6 février > Premier Roman Etats-Unis

Longtemps, l’Espagne fut pour les écrivains et cinéastes américains mieux qu’un horizon, un «pré-texte ». C’était au siècle dernier. Hemingway s’y donnait un genre bravache, Orson Welles y oubliait ses déboires, Henry Miller y promenait sa nostalgie de la place Clichy. Il y avait des taureaux, des femmes, des nuits qui n’en finissaient pas, une proposition low cost de petite mythologie portative. C’est sur ces traces-là qu’Adam Gordon, sans le vouloir (et même en éprouvant à leur égard un certain dégoût), règle à son tour son pas. La vingtaine indolente, ce jeune poète américain a obtenu une résidence d’écriture à Madrid pour un fumeux projet autour de « la poésie au temps de la guerre civile ». En fait de quoi, Adam fume, glande auprès des dealers du parc du Retiro, drague vaguement, chatte avec son meilleur ami en voyage initiatique au Mexique, participe à des matinées poétiques et, en toutes choses, procrastine. Adam attend. Que quelque chose survienne. Ce sera, le 11 mars 2004, les attentats islamistes en gare d’Atocha.

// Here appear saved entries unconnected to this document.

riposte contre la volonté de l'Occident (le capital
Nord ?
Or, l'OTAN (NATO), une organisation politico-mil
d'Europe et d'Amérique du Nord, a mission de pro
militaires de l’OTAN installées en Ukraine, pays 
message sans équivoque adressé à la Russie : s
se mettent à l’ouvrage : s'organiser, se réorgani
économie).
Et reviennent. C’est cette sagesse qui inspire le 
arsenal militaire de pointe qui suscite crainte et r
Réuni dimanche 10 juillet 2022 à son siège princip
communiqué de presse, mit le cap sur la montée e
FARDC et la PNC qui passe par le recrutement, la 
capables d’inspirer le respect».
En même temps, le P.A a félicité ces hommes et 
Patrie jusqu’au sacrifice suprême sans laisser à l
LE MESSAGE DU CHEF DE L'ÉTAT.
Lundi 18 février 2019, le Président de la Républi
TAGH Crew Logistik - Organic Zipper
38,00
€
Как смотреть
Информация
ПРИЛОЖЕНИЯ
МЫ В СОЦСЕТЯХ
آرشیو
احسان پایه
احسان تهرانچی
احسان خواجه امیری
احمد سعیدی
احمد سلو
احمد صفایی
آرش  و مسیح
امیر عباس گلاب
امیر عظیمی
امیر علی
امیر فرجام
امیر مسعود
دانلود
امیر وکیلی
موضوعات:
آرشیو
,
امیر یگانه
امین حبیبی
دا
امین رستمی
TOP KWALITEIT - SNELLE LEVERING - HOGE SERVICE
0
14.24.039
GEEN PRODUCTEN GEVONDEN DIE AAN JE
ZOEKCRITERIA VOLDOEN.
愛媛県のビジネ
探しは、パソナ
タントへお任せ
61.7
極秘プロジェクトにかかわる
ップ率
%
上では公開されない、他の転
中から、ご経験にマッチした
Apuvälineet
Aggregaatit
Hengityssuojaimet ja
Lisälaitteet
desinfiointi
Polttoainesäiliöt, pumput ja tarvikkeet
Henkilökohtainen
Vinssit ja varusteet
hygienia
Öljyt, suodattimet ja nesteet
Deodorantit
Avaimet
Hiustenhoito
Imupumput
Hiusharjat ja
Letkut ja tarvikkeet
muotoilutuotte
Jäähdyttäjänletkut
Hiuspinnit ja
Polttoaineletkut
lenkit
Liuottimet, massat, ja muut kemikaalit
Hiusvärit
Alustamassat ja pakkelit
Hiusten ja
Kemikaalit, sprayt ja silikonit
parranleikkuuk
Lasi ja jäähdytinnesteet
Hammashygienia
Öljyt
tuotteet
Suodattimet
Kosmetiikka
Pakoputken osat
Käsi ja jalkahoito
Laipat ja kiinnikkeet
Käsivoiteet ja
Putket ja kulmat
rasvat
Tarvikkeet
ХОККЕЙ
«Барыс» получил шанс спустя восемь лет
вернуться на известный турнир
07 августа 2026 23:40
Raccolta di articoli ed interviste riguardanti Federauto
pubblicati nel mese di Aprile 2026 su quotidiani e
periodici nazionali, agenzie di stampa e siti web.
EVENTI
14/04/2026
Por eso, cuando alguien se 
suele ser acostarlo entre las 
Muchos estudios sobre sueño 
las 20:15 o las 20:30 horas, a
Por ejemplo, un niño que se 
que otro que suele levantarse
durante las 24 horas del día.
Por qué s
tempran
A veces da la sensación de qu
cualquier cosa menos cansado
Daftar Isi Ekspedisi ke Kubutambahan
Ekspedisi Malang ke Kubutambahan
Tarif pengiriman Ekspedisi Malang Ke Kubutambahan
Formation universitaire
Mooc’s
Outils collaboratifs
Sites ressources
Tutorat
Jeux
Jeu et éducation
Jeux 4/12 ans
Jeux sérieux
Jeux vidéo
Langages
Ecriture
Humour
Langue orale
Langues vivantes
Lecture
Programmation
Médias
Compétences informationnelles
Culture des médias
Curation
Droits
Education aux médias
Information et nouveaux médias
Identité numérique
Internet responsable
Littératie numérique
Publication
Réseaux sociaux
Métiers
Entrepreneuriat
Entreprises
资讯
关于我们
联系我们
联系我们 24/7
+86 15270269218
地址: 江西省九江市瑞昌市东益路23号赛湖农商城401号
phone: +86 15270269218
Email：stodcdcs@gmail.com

Au départ d’Atocha est le premier roman du jeune (34 ans) poète, essayiste et critique américain Ben Lerner. Si l’on veut bien considérer qu’il y a dix ans Lerner séjourna à Madrid à l’instigation d’un programme d’échange étudiant, il n’est pas interdit de penser qu’il soit un peu autobiographique. Qu’importe. Qu’importe aussi la prévention que son héros (et Lerner lui-même) semble entretenir envers le roman, c’est un prodige de grâce, d’intelligence et de drôlerie. Ce work in progress tout d’échappées belles semble chercher au fil de sa lecture son centre, une cohérence qui manque d’abord à ce pauvre Adam. Cette quête, du livre et de son héros, est passionnante. Roman de formation sur la mélancolie d’une nouvelle «génération perdue », Au départ d’Atocha a été salué aussi bien par Paul Auster que par Edmund White. On ne saurait leur donner tort. O. M.